Когда люди позировали, им, наверное, говорили: «Приходите в студию к одиннадцати и принесите что-нибудь, что можно держать в руках».

Он улыбнулась повторно и, не говоря ни слова, ринулась к памятнику Вальтеру Скотту. Я буквально прирос к земле от недоумения и затем рванул за ней.

– Неужели все? – спросила она, как только я догнал ее.

– Ну, я… да. Наверное.

Актриса остановилась и уставилась вверх, на писателя.

– Книга, – отметила она.

– Да. Вот видите. Я…

Но она уже снова неслась куда-то. К следующей статуе на краю парка, на этот раз легкой трусцой. Боже мой, актрисы! Я побежал следом.

Адам Блэк. Волосы почтительно седого цвета от немыслимого количества голубиного помета: явно любимчик всех гадящих в Принц-парке птичек, и не спрашивайте меня почему.

– А у этого что? Не могу понять.

– Свиток, я думаю… какой-то документ. Он же был членом парламента, правильно? Так что, наверное, это парламентский указ.

– Он целиком в дерьме. Посмотрите на него.

– Да, ну шотландские политики просто обречены на то, что на них гадят. – Это была выигрышная шутка, причем в нескольких смыслах, и я поздравил себя. Но потом заметил, что девушка не слышала мою тонкую остроту, потому что тут же побежала к следующей статуе.

– А вот я вас и поймала. Этот ничего не держит! – Она победно указала на Джона Уилсона. – А этот платок или что там у него на плече, не считается.

– Нет… посмотрите на его левую руку. Видите? Еще один свиток.

– Где?… А, правда. Черт… А где следующая статуя?

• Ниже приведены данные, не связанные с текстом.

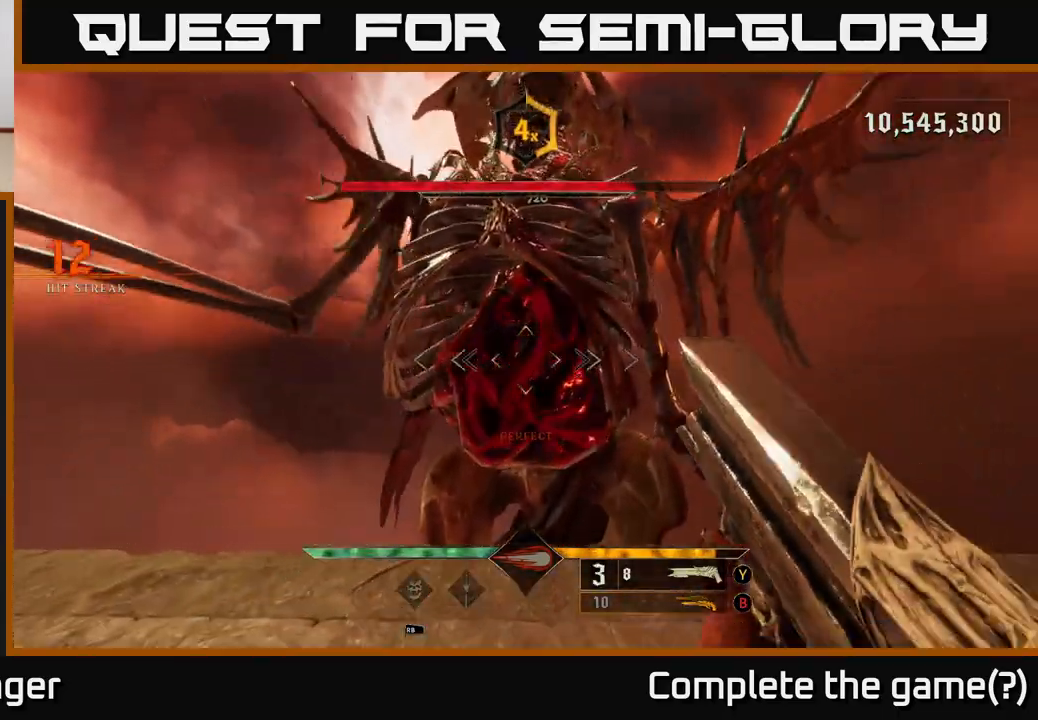
{"buttons": ["A"], "left_stick": "down", "right_stick": "center", "events": [[33, "right_stick", "down-right"], [50, "left_stick", "down"], [117, "R2", "down"], [183, "R2", "up"], [183, "right_stick", "center"], [400, "A", "down"]]}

– Следующая…? Ну… там, внизу, на перекре…

Ее и след простыл.

Алан Рэмзи. Он тяжело глядит на обувной магазин «Барратс». И, – я снова выигрываю, – в руках у него манускрипт.

– Еще одна книга.

– Ну, это же Алан Рэмзи. У него она и должна быть. Но, в любом случае, просто город Эдинбург очень серьезно относится к книгам, – сказал я, набирая очки в свою пользу.

– Пойдем дальше.

– Пойдем.

– А что там наверху?

Я даже ответить не успел, она удрала как спринтер вверх на холм в сторону Старого Города. Я мог бы обойтись и без таких испытаний. Перед встречей я проглотил огромную миску Сариных спагетти с запеченными кусочками мяса, еда колыхалась у меня в животе, словно я проглотил живую собаку, причем огромных размеров. И холм этот, кстати, неверно называли, потому что холмы обычно плоские. Най, однако, это яснее ясного, не замечала, что горка такая крутая, что ноги сломишь, она рванула вверх, словно резвящийся грызун. Усилием воли я заставил себя догонять ее, одерживая победу над собственными мышцами и нарисовав над ее головой сто пятьдесят тысяч фунтов.

– Э… можно я просто… ты же Джорджина Най, верно? – спросил я, когда наконец-то остановился рядом, судорожно переводя дыхание.

Девушка снова улыбнулась мне.

– Хочешь сказать, что для тебя обычное дело наугад носиться за незнакомками по Эдинбургу?

– Ну, после того как вышел новый закон, я это дело оросил, – попытался я ответить, но думаю, фраза затерялась из-за одышки.

– Ммм… – она притормозила. – Винтовка. Почему?

– Это воин «Черной стражи»… Было бы странно, если бы у него в руках был торт.

– Ясно. Ну, давай продолжим. Готова поспорить, что чуть выше есть еще несколько памятников.

– Нет! – сказал я назидательным тоном. Ну, или умоляющим, ладно. – Нет! – упрашивал я. – Мы можем тут срезать угол… если уж так хочешь…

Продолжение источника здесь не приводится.